Stein Series Release Notes

New Features

  • The service setup in keystone for barbican will now be executed through delegation to the barbican_service_setup_host which, by default, is localhost (the deploy host). Deployers can opt to rather change this to the utility container by implementing the following override in user_variables.yml.

    barbican_service_setup_host: "{{ groups['utility_all'][0] }}"
  • The role now supports using the distribution packages for the OpenStack services instead of the pip ones. This feature is disabled by default and can be enabled by simply setting the barbican_install_method variable to distro.

  • Support separate oslo.messaging services for RPC and Notifications to enable operation of separate and different messaging backend servers in barbican.

Deprecation Notes

  • The variable barbican_requires_pip_packages is no longer required and has therefore been removed.

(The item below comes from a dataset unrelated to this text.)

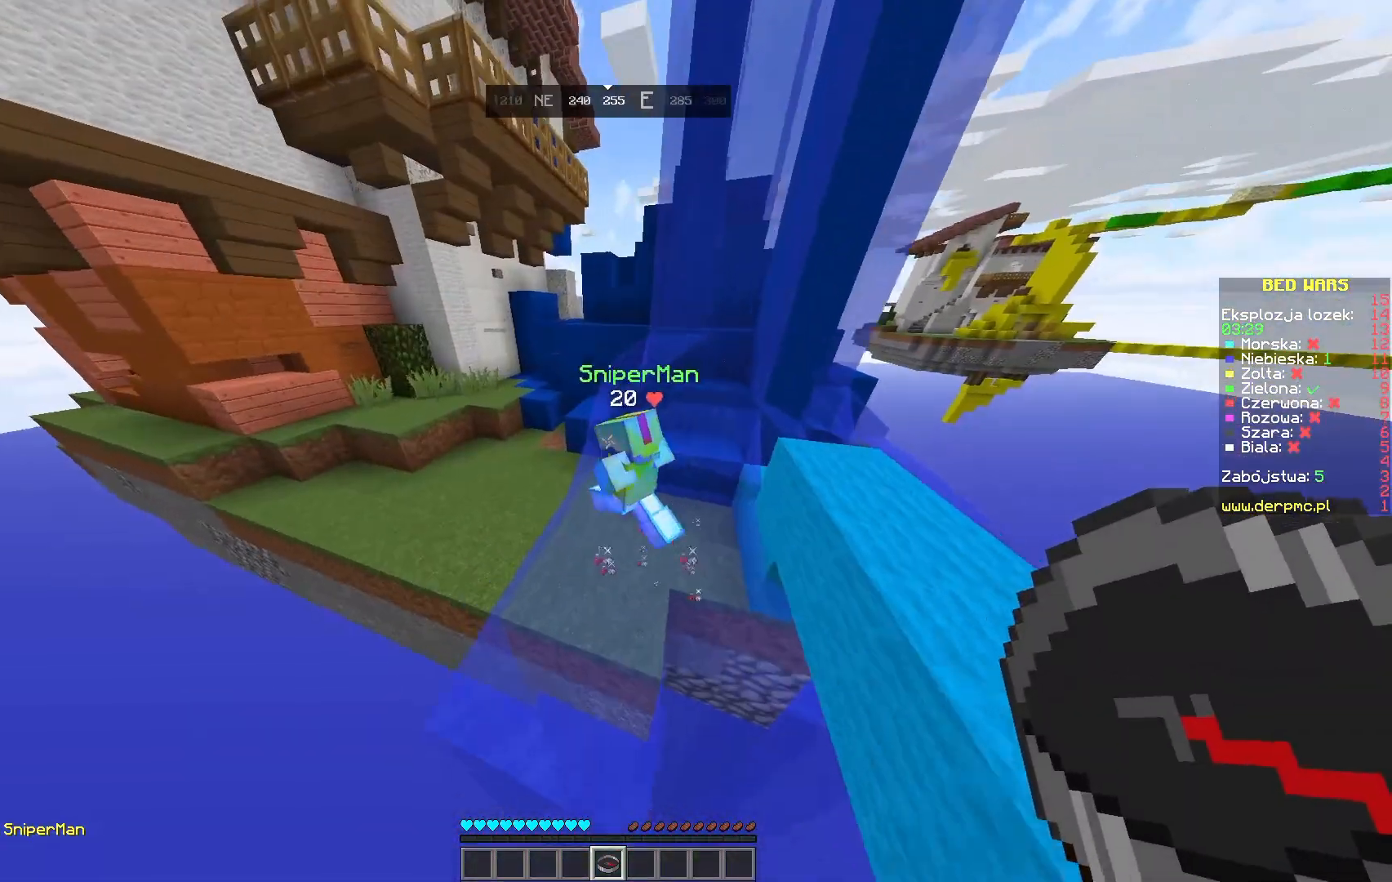
{"keys": [], "mouse": [], "events": [[400, "w", "up"]]}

  • The log path, /var/log/barbican is no longer used to capture service logs. All logging for the barbican service will now be sent directly to the systemd journal.

  • The rabbitmq server parameters have been replaced by corresponding oslo.messaging RPC and Notify parameters in order to abstract the messaging service from the actual backend server deployment. - barbican_oslomsg_rpc_servers replaces rabbitmq_servers - barbican_oslomsg_rpc_port replaces rabbitmq_port - barbican_oslomsg_rpc_userid replaces barbican_rabbitmq_userid - barbican_oslomsg_rpc_vhost replaces barbican_rabbitmq_vhost - added barbican_oslomsg_rpc_use_ssl - added barbican_oslomsg_notify_servers - added barbican_oslomsg_notify_port - added barbican_oslomsg_notify_use_ssl - added barbican_oslomsg_notify_userid - added barbican_oslomsg_notify_vhost - added barbican_oslomsg_notify_password

Security Issues

  • The default TLS version has been set to TLS1.2. This only allows version 1.2 of the protocol to be used when terminating or creating TLS connections. You can change the value with the barbican_ssl_protocol variable.